A number of people have mentioned to me, upon reading my recent update, that things seem to be going fantastic with me. And in a sense they’re absolutely correct. However, lest I mislead, I feel I need to add just a bit of context to the vibe of that post.
Things are going fantastically, wonderfully, amazingly better than I ever expected they could… as far as my transition itself. I am not exactly living the life of Riley. I’m pretty sure most people wouldn’t trade the life they have right now for my “fantastic” life in transition. It looks pretty darned good to me because I can measure it by my previous misery. I worry some people don’t understand that context.
I mention this because there seems to be a lot of horrible advice being given to gender confused people out there which plays far too casually with basic quality of life issues. So I thought it might be helpful for me to put “fantastic” in my world into context for others.
In my world things are fantastic because…
- The spouse I have always loved, have always been faithful to, and with whom I share three children… didn’t leave me or divorce me.
- My children still love me and include me in their lives.
- I didn’t lose my job.
- My parents have not disowned me.
- I am able to go about basic daily tasks in public without being regularly mocked.
For those who aren’t familiar with many transition stories, you might take this stuff for granted. Shouldn’t everyone be able to assume count on these things? Why is this even worth a mention?
But for those more familiar with the average gender transition the above list probably looks like I’m bragging. There’s not a single item I mentioned above which is a given for a person in transition. In fact I’m pretty sure I’m in a distinct minority for at least three of them. Possibly all five.
Gender transition rips away everything you might have once taken for granted. I can say that until I’m blue in the face but most people can’t grasp exactly what that means. It means you’re tasked with rebuilding your life from the ground up.
It starts with an inventory like you’d imagine having to take after surviving a natural disaster. Did you have a spouse and family? Better check to see that they are still there. Friends? Better track them down to see. Place to live? Check again. And, again like in a disaster, often unseen damage has been done to the foundation. Things that seemed solid upon the initial inventory can teeter and collapse later on when you don’t expect it. My initial inventory went well. A still took lot of hard work to repair things that were obviously damaged. Later on I suffered some unexpected losses, cursing myself that I didn’t notice the cracks in the foundation earlier. But all in all, I consider myself one of the lucky survivors.

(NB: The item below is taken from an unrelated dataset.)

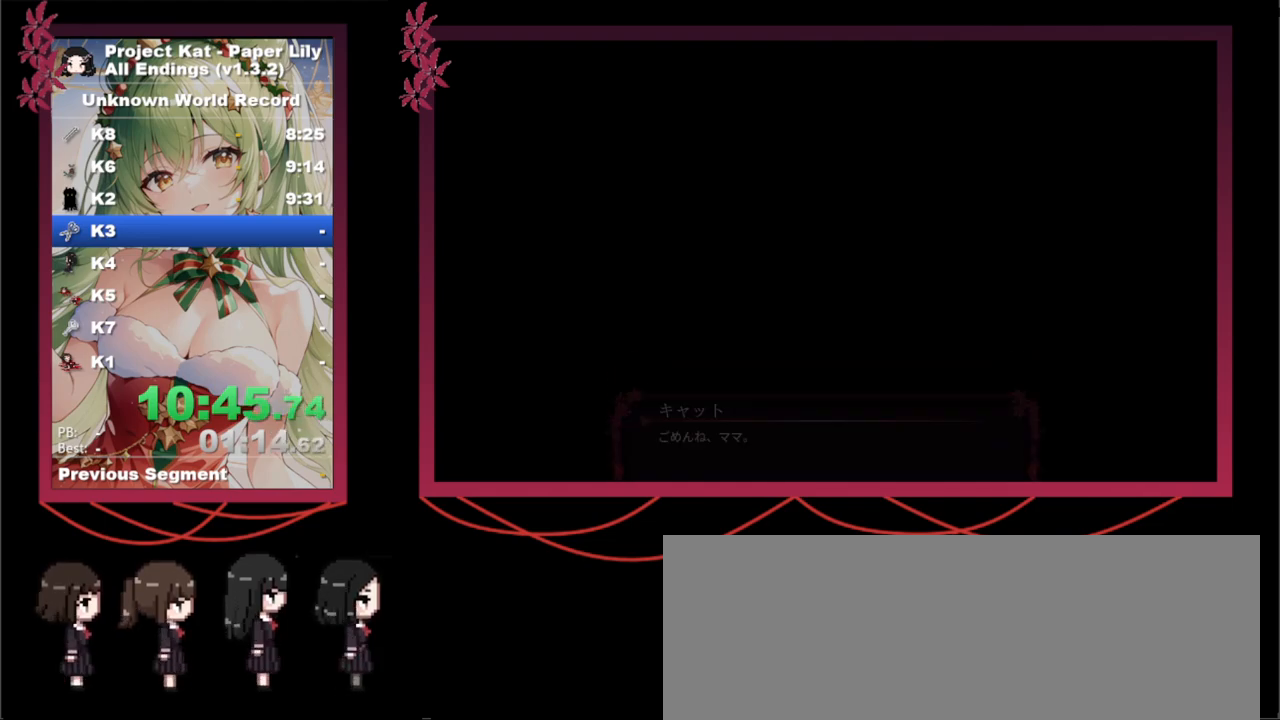
{"keys": ["x"], "events": [[17, "space", "down"], [17, "z", "down"], [67, "space", "up"], [67, "z", "up"], [167, "z", "down"], [217, "z", "up"], [250, "space", "down"], [250, "z", "down"], [300, "space", "up"], [300, "z", "up"], [350, "space", "down"], [400, "1", "down"], [400, "space", "up"], [450, "1", "up"]]}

After the initial inventory you have to look into the things that constitute living, rather than simply surviving. You’re like a stranger, dropped into the middle of someone else’s life. How many of the things around you still make sense now that it’s YOU sitting in the middle of all of it? In my own case I’ve found myself looking back into my late teens and early twenties when I started making the decisions which would shape my life. So many choices were made out of a desire to meet certain gender role expectations and to hide my true nature. Now I’m living a life built upon the consequences of those choices. Does it all really fit me any more? Sorting it all out is perplexing and leaves me feeling very much the confused teenager once again. But, in my case, it isn’t wildly wrong. Some minor adjustments here, a few larger ones there, and I think I’ll have a good and fulfilling life. Considering the odds, that makes me feel fortunate. It doesn’t mean I’m there yet.

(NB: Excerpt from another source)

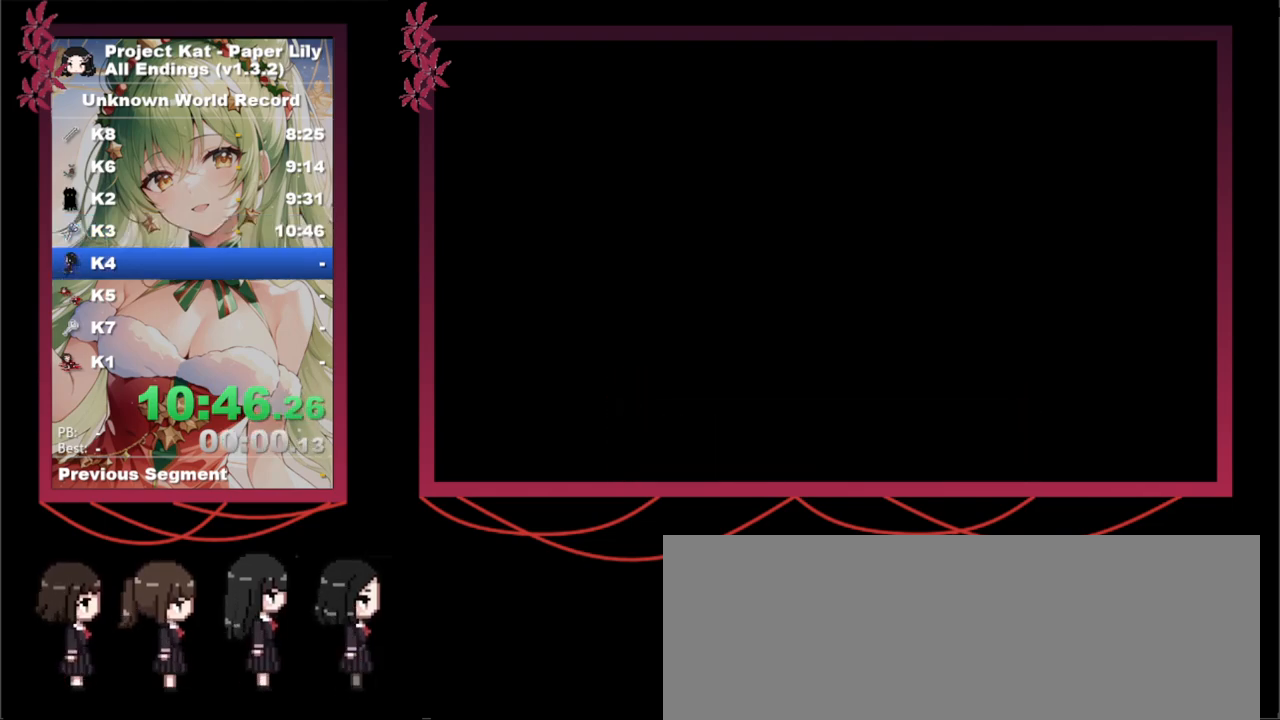
{"keys": ["x"], "events": []}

My point is, I’m not measuring my quality of life by conventional standards. I’m counting things others take for granted as huge wins. I’m not doing this because I assume my life must suck. I’m doing it because it’s not realistic at this time to measure myself by non-trans standards of well being. Transition requires a forceful reinvention of an entire life. It’s a gut-wrenching process during which every aspect of your life is continually at risk. If you come out of it alive, that’s a win. That’s not my philosophy, that’s reality.

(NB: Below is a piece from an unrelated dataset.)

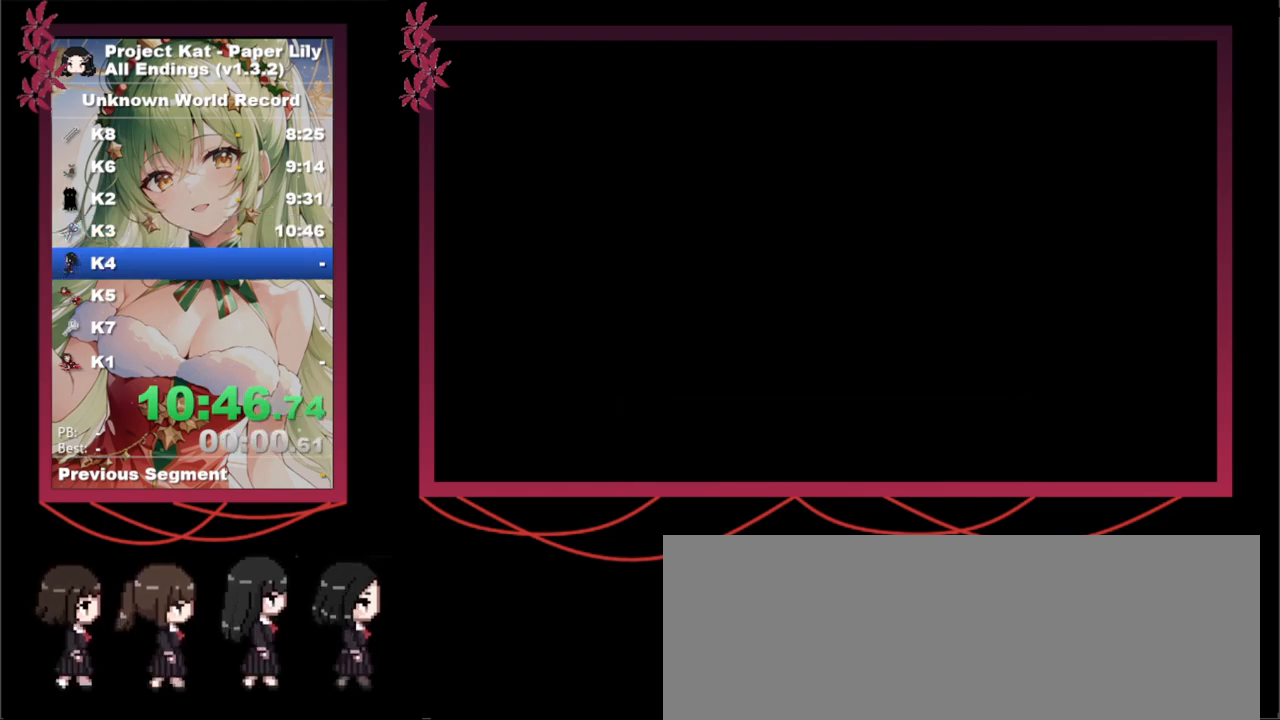
{"keys": ["space", "x", "z"], "events": [[250, "z", "down"], [283, "space", "down"], [333, "space", "up"], [333, "z", "up"], [467, "space", "down"], [467, "z", "down"]]}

Right now I’m still in the midst of my reinvention. I still feel like an outsider looking in on a lot of lives that look so close to what my own should look like. It feels more and more natural, but I’d be lying if I said I wasn’t still struggling to emulate the appearance of normalcy. Because my emulation doesn’t entirely suck, things are going better for me than others in my situation. But the emotional part… feeling like I belong… that’s still a ways away. And the distance hurts. Every day.
But hey, I have hope. It doesn’t feel like I’ll never get there. It just feels like it’s going to take years… and this is after spending years to get this far. I heard a fairly well adjusted trans woman say it took her about seven years to feel like she was truly finished with her transition. Even though I’m a ways from there yet, my gut tells me that time period seems about right. I’m pretty sure I’ve got the basic stubbornness to see me through. But I’d hate to imagine someone who went into this for the wrong reasons observing their own state of life about now.
And that’s the deeper context for my transition at this point. I’ve got a lot behind me, but loads still ahead. The day I’m simply comfortable in my skin, and no longer think of myself as a trans-anything but rather just a woman, that’ the day I get to use the same standard of “doing fantastic” as the rest of the world.